Biol Cell. 2024 Dec;116(12):e2400027. doi: 10.1111/boc.202400027. Epub 2024 Oct 10.
Toxoplasma gondii has a relict plastid, the apicoplast, to which nuclear-encoded proteins are targeted after synthesis in the cytosol. Proteins exclusively found in the apicoplast use a Golgi-independent route for trafficking, while dually targeted proteins found in both the apicoplast and the mitochondrion use a Golgi-dependent route. For apicoplast targeting, N-terminal signal sequences have been shown to direct the localization of different reporters. In this study, we use chimeric proteins to dissect out the roles of N-terminal sequences and coding sequences in apicoplast localization and the choice of the trafficking route.
We show that when the N-termini of a dually targeted protein, TgTPx1/2, or of an apicoplast protein, TgACP, are fused with the reporter protein, enhanced green fluorescent protein (eGFP) or endogenous proteins, TgSOD2, TgSOD3, TgACP, or TgTPx1/2, the chimeric proteins exhibit flexibility in apicoplast targeting depending on the coding sequences. Further, the chimeras that are localized to the apicoplast use different trafficking pathways depending on the combination of the N-terminal signals and the coding sequences.

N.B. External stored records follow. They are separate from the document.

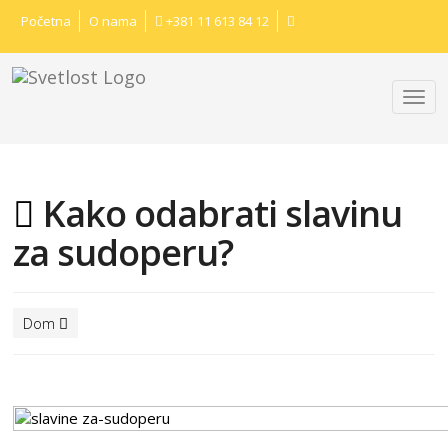
Početna
O nama
+381 11 613 84 12
Kako odabrati slavinu
za sudoperu?
Dom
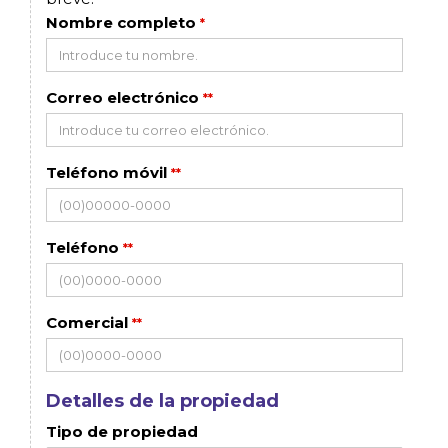
Nombre completo
*
Correo electrónico
**
Teléfono móvil
**
Teléfono
**
Comercial
**
Detalles de la propiedad
Tipo de propiedad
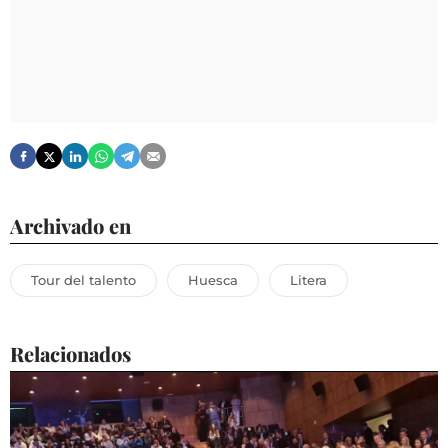
Archivado en
Tour del talento
Huesca
Litera
Relacionados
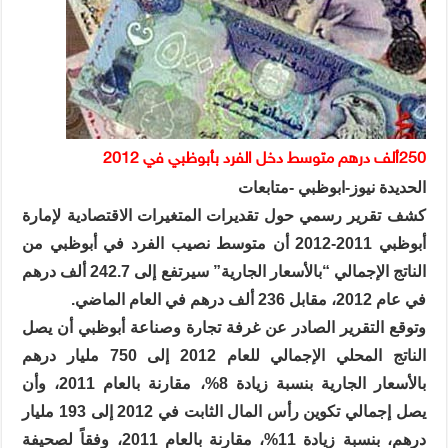
250
ألف درهم متوسط دخل الفرد بأبوظبي في 2012
الحديدة نيوز-ابوظبي -متابعات
كشف تقرير رسمي حول تقديرات المتغيرات الاقتصادية لإمارة
أبوظبي 2011-2012 أن متوسط نصيب الفرد في أبوظبي من
الناتج الإجمالي “بالأسعار الجارية” سيرتفع إلى 242.7 ألف درهم
في عام 2012، مقابل 236 ألف درهم في العام الماضي.
وتوقع التقرير الصادر عن غرفة تجارة وصناعة أبوظبي أن يصل
الناتج المحلي الإجمالي للعام 2012 إلى 750 مليار درهم
بالأسعار الجارية بنسبة زيادة 8%، مقارنة بالعام 2011، وأن
يصل إجمالي تكوين رأس المال الثابت في 2012 إلى 193 مليار
درهم، بنسبة زيادة 11%، مقارنة بالعام 2011، وفقاً لصحيفة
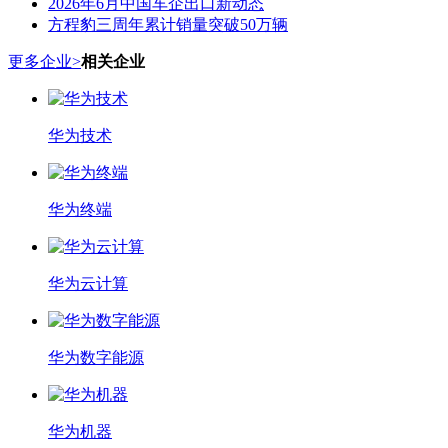
2026年6月中国车企出口新动态
方程豹三周年累计销量突破50万辆
更多企业>
相关企业
华为技术
华为终端
华为云计算
华为数字能源
华为机器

This report shows, for the first time, that in addition to the N-terminal signal sequences, targeting and trafficking signals also reside within the coding sequences of apicoplast proteins.
刚地弓形虫有一个残留质体,即顶质体,在胞质溶胶中合成后,核编码蛋白会靶向运输到该质体。仅在顶质体中发现的蛋白质通过不依赖高尔基体的途径进行运输,而在顶质体和线粒体中都存在的双靶向蛋白质则通过依赖高尔基体的途径运输。对于顶质体靶向运输,已表明N端信号序列可指导不同报告蛋白的定位。在本研究中,我们使用嵌合蛋白来剖析N端序列和编码序列在顶质体定位及运输途径选择中的作用。
我们发现,当双靶向蛋白TgTPx1/2或顶质体蛋白TgACP的N端与报告蛋白增强型绿色荧光蛋白(eGFP)或内源性蛋白TgSOD2、TgSOD3、TgACP或TgTPx1/2融合时,嵌合蛋白在顶质体靶向运输方面表现出灵活性,这取决于编码序列。此外,定位于顶质体的嵌合体根据N端信号和编码序列的组合使用不同的运输途径。
本报告首次表明,除了N端信号序列外,靶向和运输信号也存在于顶质体蛋白的编码序列中。